É seguinte a factualidade constante dos pontos 10, 11 e 12 dos factos provados:
«10 - Em Fevereiro de 2016 os primitivos sócios da cedente MF..., transmitiram a totalidade das quotas da sociedade a novos sócios.
11 - Tal transmissão de quotas foi judicialmente impugnada pela ora A., por ter alegadamente violado os seus direitos de preferência, estando pendente nesta comarca o respectivo processo judicial que corre termos sob o n.° 1…/16.6T8CSC — JL Cível — J2 e está em fase de recurso.
12 - Na sequência da instauração da acção referida em 11. a sociedade MF... pediu a resolução do Contrato de Cessão de Exploração celebrado com a A., através da instauração quer de uma providência cautelar quer de acção declarativa principal, tendo a primeira sido julgada improcedente, que corre termos nesta comarca JL Cível —J3), sob o n.° 1…/16.7T8LSB, que se mostra suspensa e em recurso.)
Como se referiu supra, incumbe às partes alegar, nos seus articulados, os factos essenciais que constituem a causa de pedir da acção ou da excepção invocada, sem os quais a acção ou excepção improcederá, e incumbe ao julgador, para além destes (factos essenciais) considerar os demais factos que, ainda que não alegados, sejam factos instrumentais, concretizadores ou complementares (estes últimos igualmente factos essenciais), desde que, em relação a estes últimos seja dada às partes a possibilidade de, sobre eles se pronunciarem.
No caso, a Autora fundou o pedido de reconhecimento da cessação do acordo de cedência de espaço ao Réu, por efeito de denúncia efectuada extrajudicialmente, por carta de 07/07/2016 (Doc. 6 da PI, a fls. 155)
Como fundamento da denúncia do contrato celebrado com o Réu invoca precisamente que os actuais sócios da concessionária MF…, ao contrário dos anteriores não consentem e contestam a presença do Réu nas instalações e que por força das obrigações contratualmente assumidas perante o concessionário era obrigada a ter que convidar o Réu a abandonar as mencionadas instalações.
E nos artigos 12.°, 13.° e 14.° da PI, com maior detalhe, a Autora alega a factualidade que resultou provada sob os pontos 10, 11 e 12 precisamente para justificar o motivo da denúncia do contrato celebrado com o Réu, sendo que no artigo 15.° da PI alega que foi esse facto que motivou a comunicação de resolução.
A prova da transmissão de quotas e da pendência do processo judicial ali referidos foi alcançada pela junção aos autos de cópia da certidão de matrícula da concessionária e de cópia da petição inicial do proc.° n.° 1…/16.6T8CSC [Doc. 3, de fls. 30 a 37 e Doc. 4, de fls. 34 a 54], documentos que não foram impugnados.
Tais factos, como está bom de ver e dando aqui por reproduzido o que a esse propósito já se referiu supra, são factos essenciais, complementares ou concretizadores, na medida em que especificam e densificam os elementos da previsão normativa em que se funda a pretensão da Autora - a causa de pedir -, e, nessa qualidade, são decisivos para a viabilidade ou procedência da acção.
Improcede, portanto, a impugnação da decisão sobre a matéria de facto, quanto os pontos 10, 11 e 12 dos factos provados.
3.2.3. 2.ª Questão: A sentença recorrida ostenta erro de julgamento que imponha a sua revogação e consequente substituição por outra que julgue a acção totalmente improcedente?
Sustenta o Réu, aqui Recorrente, no essencial, que o Tribunal a quo decidiu mal, com errada aplicação do direito, ao considerar o contrato de arrendamento não habitacional celebrado entre as partes nulo por falta de forma, por entender que o art.° 220.° do Cód.
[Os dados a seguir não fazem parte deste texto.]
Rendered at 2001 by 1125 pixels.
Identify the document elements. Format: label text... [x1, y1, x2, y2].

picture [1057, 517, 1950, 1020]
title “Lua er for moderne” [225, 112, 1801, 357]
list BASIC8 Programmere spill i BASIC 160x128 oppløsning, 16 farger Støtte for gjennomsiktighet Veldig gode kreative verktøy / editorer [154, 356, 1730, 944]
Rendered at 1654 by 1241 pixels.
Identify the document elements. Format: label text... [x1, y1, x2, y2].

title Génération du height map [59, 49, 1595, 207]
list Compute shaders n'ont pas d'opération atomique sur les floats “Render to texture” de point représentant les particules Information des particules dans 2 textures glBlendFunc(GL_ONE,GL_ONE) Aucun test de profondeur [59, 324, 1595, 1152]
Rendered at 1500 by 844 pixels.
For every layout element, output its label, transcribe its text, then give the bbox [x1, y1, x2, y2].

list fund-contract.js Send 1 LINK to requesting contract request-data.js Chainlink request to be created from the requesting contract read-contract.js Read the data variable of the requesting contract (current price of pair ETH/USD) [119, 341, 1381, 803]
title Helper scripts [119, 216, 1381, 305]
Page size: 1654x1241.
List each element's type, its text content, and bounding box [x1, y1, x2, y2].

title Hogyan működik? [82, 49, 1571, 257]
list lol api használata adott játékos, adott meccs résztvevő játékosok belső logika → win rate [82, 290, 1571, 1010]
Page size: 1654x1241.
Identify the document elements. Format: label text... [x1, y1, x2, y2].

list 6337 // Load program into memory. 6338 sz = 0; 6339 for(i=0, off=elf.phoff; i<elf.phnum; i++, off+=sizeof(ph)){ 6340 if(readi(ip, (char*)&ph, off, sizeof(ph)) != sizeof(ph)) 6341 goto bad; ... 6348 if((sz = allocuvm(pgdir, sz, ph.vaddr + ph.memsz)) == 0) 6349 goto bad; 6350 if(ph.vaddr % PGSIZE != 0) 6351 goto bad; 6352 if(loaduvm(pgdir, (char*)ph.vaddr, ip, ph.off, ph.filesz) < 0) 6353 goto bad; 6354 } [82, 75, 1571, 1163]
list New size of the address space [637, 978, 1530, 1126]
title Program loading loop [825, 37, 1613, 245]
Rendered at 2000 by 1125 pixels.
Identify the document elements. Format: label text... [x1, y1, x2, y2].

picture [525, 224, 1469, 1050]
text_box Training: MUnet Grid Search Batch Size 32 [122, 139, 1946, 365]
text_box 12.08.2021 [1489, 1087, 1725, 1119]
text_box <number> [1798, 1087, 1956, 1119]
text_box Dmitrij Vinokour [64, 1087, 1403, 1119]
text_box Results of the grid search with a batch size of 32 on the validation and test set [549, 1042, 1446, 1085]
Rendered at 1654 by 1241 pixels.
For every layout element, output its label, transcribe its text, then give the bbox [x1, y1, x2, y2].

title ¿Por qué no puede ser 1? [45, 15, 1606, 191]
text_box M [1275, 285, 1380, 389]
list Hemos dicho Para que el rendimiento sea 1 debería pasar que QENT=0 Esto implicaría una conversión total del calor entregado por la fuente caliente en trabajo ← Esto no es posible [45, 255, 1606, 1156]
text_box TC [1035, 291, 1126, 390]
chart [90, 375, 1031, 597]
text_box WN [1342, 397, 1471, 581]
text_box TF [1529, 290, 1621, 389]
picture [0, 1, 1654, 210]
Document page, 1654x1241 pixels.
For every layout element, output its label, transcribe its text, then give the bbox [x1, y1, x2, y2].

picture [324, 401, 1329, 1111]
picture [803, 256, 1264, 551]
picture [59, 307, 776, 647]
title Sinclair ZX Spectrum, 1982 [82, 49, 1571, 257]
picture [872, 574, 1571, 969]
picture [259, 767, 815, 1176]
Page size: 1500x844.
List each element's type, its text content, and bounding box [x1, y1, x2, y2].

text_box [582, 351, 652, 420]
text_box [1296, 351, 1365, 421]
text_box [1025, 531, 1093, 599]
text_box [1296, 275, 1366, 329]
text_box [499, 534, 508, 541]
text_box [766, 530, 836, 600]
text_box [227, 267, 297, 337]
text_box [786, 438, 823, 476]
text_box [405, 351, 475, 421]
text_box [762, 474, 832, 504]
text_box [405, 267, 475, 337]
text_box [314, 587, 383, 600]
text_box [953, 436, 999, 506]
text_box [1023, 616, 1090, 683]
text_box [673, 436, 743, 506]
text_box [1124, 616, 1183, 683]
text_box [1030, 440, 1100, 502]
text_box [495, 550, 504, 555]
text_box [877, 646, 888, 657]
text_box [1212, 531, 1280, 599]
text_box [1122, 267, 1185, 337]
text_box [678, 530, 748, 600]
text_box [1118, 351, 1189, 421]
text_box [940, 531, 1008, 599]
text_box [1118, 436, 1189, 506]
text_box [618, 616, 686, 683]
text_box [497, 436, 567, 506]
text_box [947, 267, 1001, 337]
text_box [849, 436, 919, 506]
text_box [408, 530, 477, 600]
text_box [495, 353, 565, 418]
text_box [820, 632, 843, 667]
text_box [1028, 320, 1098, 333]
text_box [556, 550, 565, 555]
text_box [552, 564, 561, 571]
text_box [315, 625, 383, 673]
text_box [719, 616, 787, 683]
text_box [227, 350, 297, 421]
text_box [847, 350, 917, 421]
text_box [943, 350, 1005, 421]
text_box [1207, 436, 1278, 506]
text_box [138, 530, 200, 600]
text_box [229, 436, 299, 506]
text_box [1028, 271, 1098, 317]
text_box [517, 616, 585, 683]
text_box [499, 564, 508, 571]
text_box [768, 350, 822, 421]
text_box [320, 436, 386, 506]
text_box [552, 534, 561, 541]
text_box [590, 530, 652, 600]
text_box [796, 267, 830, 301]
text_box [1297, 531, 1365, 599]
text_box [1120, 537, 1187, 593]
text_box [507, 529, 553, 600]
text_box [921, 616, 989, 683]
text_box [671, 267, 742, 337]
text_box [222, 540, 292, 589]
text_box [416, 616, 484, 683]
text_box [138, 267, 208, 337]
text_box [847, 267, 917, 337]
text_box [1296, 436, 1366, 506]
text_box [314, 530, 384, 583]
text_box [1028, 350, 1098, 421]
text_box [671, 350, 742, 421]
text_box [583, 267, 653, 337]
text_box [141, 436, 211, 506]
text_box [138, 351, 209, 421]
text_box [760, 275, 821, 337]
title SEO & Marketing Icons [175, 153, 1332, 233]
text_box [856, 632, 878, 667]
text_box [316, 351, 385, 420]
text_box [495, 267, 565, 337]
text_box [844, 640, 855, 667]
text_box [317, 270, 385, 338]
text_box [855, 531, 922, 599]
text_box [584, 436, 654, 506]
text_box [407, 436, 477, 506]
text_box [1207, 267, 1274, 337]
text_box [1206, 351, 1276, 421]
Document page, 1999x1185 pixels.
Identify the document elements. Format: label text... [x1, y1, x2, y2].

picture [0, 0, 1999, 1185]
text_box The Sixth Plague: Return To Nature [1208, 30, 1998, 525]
Civil apenas é aplicável aos casos de inobservância de forma quando esta foi estabelecida como requisito ad substanciam da própria declaração negociai e ainda porque sempre será de reconhecer que foi a própria Autora, aqui Recorrida, quem deu causa à sentenciada nulidade do contrato ao recusar a sua formalização e ao recusar emitir recibos de renda, nos termos da lei, pelo que não pode agora prevalecer-se dessa invalidade a que deu causa, incorrendo como tal em abuso de direito, na vertente de venire contra factum proprium.
Conclui, assim, que o contrato de arrendamento celebrado oralmente com a Recorrida deve ser considerado plenamente válido e eficaz entre as partes ora em litígio, tal como defendeu na contestação, sem que a esse respeito a sentença nada tenha mencionado ou decidido.
Nas suas contra-alegações a Autora e Recorrida pugnou pela improcedência do recurso, sem sequer se pronunciar sobre a excepção de abuso de direito, na vertente de venire contra factum proprium invocada pelo Réu, ora Recorrente, na contestação [cf. artigos 74.° a 87.°] e reiterada agora nas alegações e conclusões da apelação.
As partes conformaram-se relativamente à qualificação jurídica do contrato entre ambas celebrado como contrato de arrendamento não habitacional.
Assim, o litígio que subiste versa tão só sobre a questão da nulidade formal do referido contrato de arrendamento para fins não habitacionais.
É incontroverso que a questão da validade formal de um negócio jurídico tem de aferir-se perante o quadro normativo vigente à data da celebração do acto — sendo irrelevantes para tal efeito as modificações operadas supervenientemente por lei nova.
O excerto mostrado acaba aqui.